## EXCERTO CITADO
Assim, é notória a diferença entre uma enorme ambição democrática externa e uma enorme dificuldade em corrigir os problemas democráticos internos.

Os inimigos autocráticos dos Estados Unidos da América percecionam e exploram esta contradição. Não é por acaso que a crise da Ucrânia se adensou exatamente neste momento. A Rússia sabe que os EUA têm problemas internos profundos que os inibem de, na prática, ter uma agenda internacional mais robusta. Vladimir Putin percebe que Washington não tem condições política internas para usar a força para defender a Ucrânia. E ainda o Kremlin queira, acima de tudo, negociar a sua esfera de influência – e que prefira fazê-lo sem recorrer à força – pôs em evidência a impotência norte-americana para impor a sua vontade, como faz uma grande potência no sistema internacional. A China, a seu tempo, também irá explorar este filão, ainda que no Indo-Pacífico as coisas possam ser diferentes.

## ENUNCIADO
Por favor, continue o texto sobre as contradições democráticas dos Estados Unidos a partir da última frase apresentada.

## DADOS DE ENTRADA
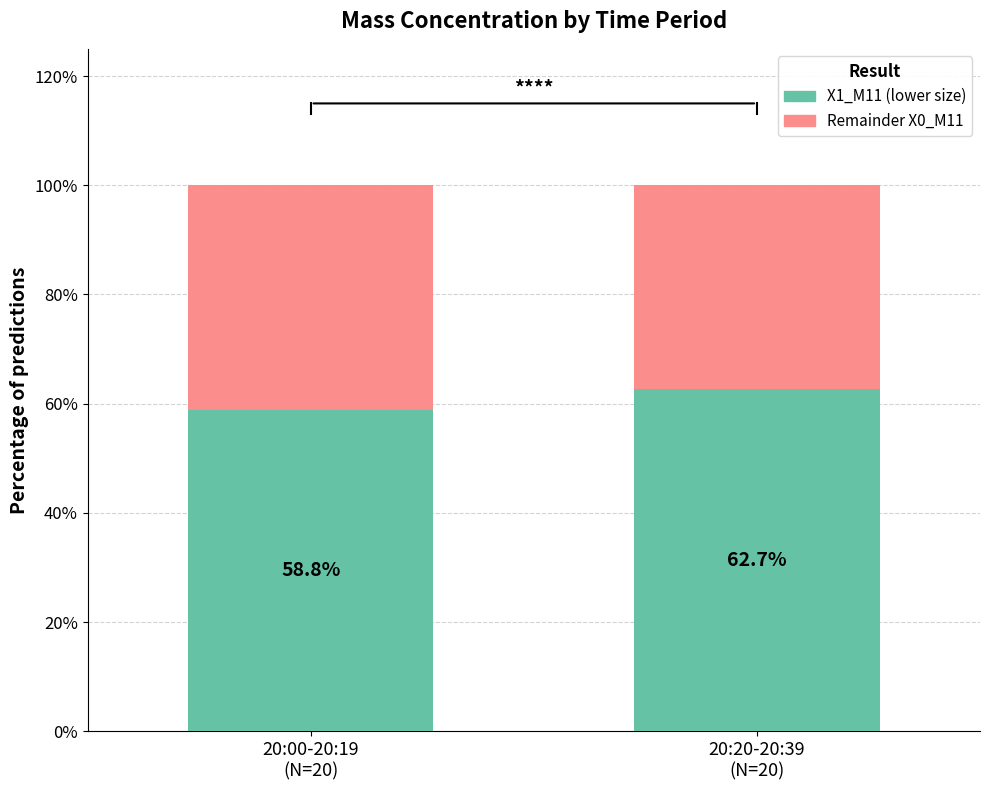

What value does the X1_M11 (lower size) series have at 20:00-20:19
(N=20)?

58.8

## RESPOSTA
Um ano depois de chegar à Casa Branca, Biden somou alguns sucessos, sendo o mais importante a consolidação do quadro de segurança na Ásia. Em continuidade com a política do seu antecessor, a administração conseguiu criar uma rede estável de parceiros para fazer frente à China. Pequim percebeu, protestou, e agora espera pacientemente a sua oportunidade de contra-atacar. Mas Biden também tem, no decorrer  deste ano, um grande fracasso: o paradoxo entre querer criar uma ordem liberal separada e a dificuldade de estabilizar a democracia na própria América.

Parte da responsabilidade não é sua. Os problemas que hoje parecem quase intransponíveis tiveram início nos anos 1990, com responsabilidades partilhadas por ambos os partidos políticos e outros quantos membros da sociedade civil. Mas um presidente que quer reestabelecer o centro moderado e ser o líder do mundo livre não pode perder a paciência para o eleitorado nem a vontade política de impor as regras do seu corolário no sistema internacional. Um ano é uma marca no calendário de um caminho onde faltam, pelo menos, três. Mas uma coisa é certa: não é com cansaço e falta de força política que muda ou lidera seja o que for.

No fim de um de mandato de Biden é legitimo perguntar se ainda há “mundo livre”. Da maneira que o concebíamos, poderá deixar de haver, no médio prazo. Resta a esperança de que a América se reinvente como fez no passado. Mas a política não vive de esperança. Vive de decisões.